Layne has fond memories of his time as a customer at his old video store. “I would go every week and rent all these old horror movies. We’d get VHS tapes, a Bootlegger pizza and some spaghetti and watch them as a family.” That’s the feeling he wants to bring back. Like the stores of yesteryear, Movies & Candy runs all types of deals—seven movies for seven nights for $7.77, and so on.
Make no mistake, the candy part is essential. Reese’s Peanut Butter Cups sit alongside forgotten favorites like Zotz, a sweet sucking candy that explodes with sourness when bitten. There are more than 20 types of soda and Popped Gourmet Popcorn, so you can rot your teeth in any number of ways.
When I ask Layne about his favorite movies, the first two he mentions are Tropic Thunder and Big Tits Zombie. But where to watch?
Tucked away behind the rows of DVDs—catalogued either by their release decades (dating back to the 1920s) or the genre they fall into—stands a red curtain. Behind that is the pièce de résistance: a screening room with a 150-foot movie screen, luxury leather seats, a comfy couch and more than 20 bean bag chairs. Layne rents the place out for $10 a head, and it’s big business. He estimates that they do at least 20 parties a month, everything from kids’ birthdays to date nights.
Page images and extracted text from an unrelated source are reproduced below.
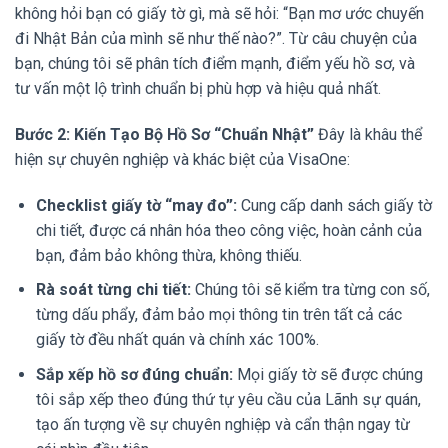
không hỏi bạn có giấy tờ gì, mà sẽ hỏi: “Bạn mơ ước chuyến
đi Nhật Bản của mình sẽ như thế nào?”. Từ câu chuyện của
bạn, chúng tôi sẽ phân tích điểm mạnh, điểm yếu hồ sơ, và
tư vấn một lộ trình chuẩn bị phù hợp và hiệu quả nhất.
Bước 2: Kiến Tạo Bộ Hồ Sơ “Chuẩn Nhật”
Đây là khâu thể
hiện sự chuyên nghiệp và khác biệt của VisaOne:
Checklist giấy tờ “may đo”:
Cung cấp danh sách giấy tờ
chi tiết, được cá nhân hóa theo công việc, hoàn cảnh của
bạn, đảm bảo không thừa, không thiếu.
Rà soát từng chi tiết:
Chúng tôi sẽ kiểm tra từng con số,
từng dấu phẩy, đảm bảo mọi thông tin trên tất cả các
giấy tờ đều nhất quán và chính xác 100%.
Sắp xếp hồ sơ đúng chuẩn:
Mọi giấy tờ sẽ được chúng
tôi sắp xếp theo đúng thứ tự yêu cầu của Lãnh sự quán,
tạo ấn tượng về sự chuyên nghiệp và cẩn thận ngay từ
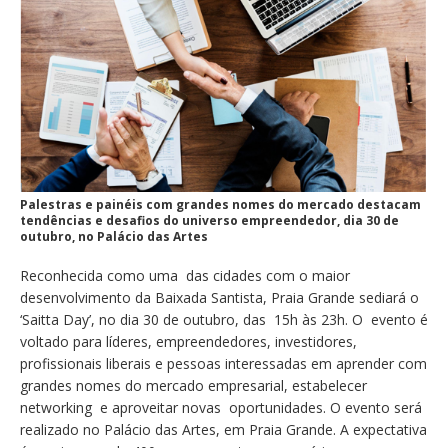
Palestras e painéis com grandes nomes do mercado destacam
tendências e desafios do universo empreendedor, dia 30 de
outubro, no Palácio das Artes
Reconhecida como uma das cidades com o maior
desenvolvimento da Baixada Santista, Praia Grande sediará o
‘Saitta Day’, no dia 30 de outubro, das 15h às 23h. O evento é
voltado para líderes, empreendedores, investidores,
profissionais liberais e pessoas interessadas em aprender com
grandes nomes do mercado empresarial, estabelecer
networking e aproveitar novas oportunidades. O evento será
realizado no Palácio das Artes, em Praia Grande. A expectativa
As Layne and I chat, Clint, a first-time visitor, stumbles in by accident. “Our friend wanted to get Elvira swag,” he says. “We thought it was a gift store. It’s nice to see the videos. It’s like walking into the ’90s.” Then Brooklyn, a 6-year-old cartoon fanatic grabbing a new Scooby-Doo movie, arrives along with his mother. They’ve been regulars since the place opened. Layne estimates 80 percent of his business comes from regulars.
Perhaps it’s nostalgia. Perhaps it’s a sense of community. Perhaps it’s the opportunity to have real conversations about movies. Perhaps it’s because, yes, video stores, like record stores, are still fun. Whatever the reason, Movies & Candy is doing well, and Trevor Layne is living our silly dream.
Movies & Candy 10895 S. Eastern Ave. #160, 702-241-8888. Monday-Saturday, noon-9 p.m.; Sunday, noon-8 p.m.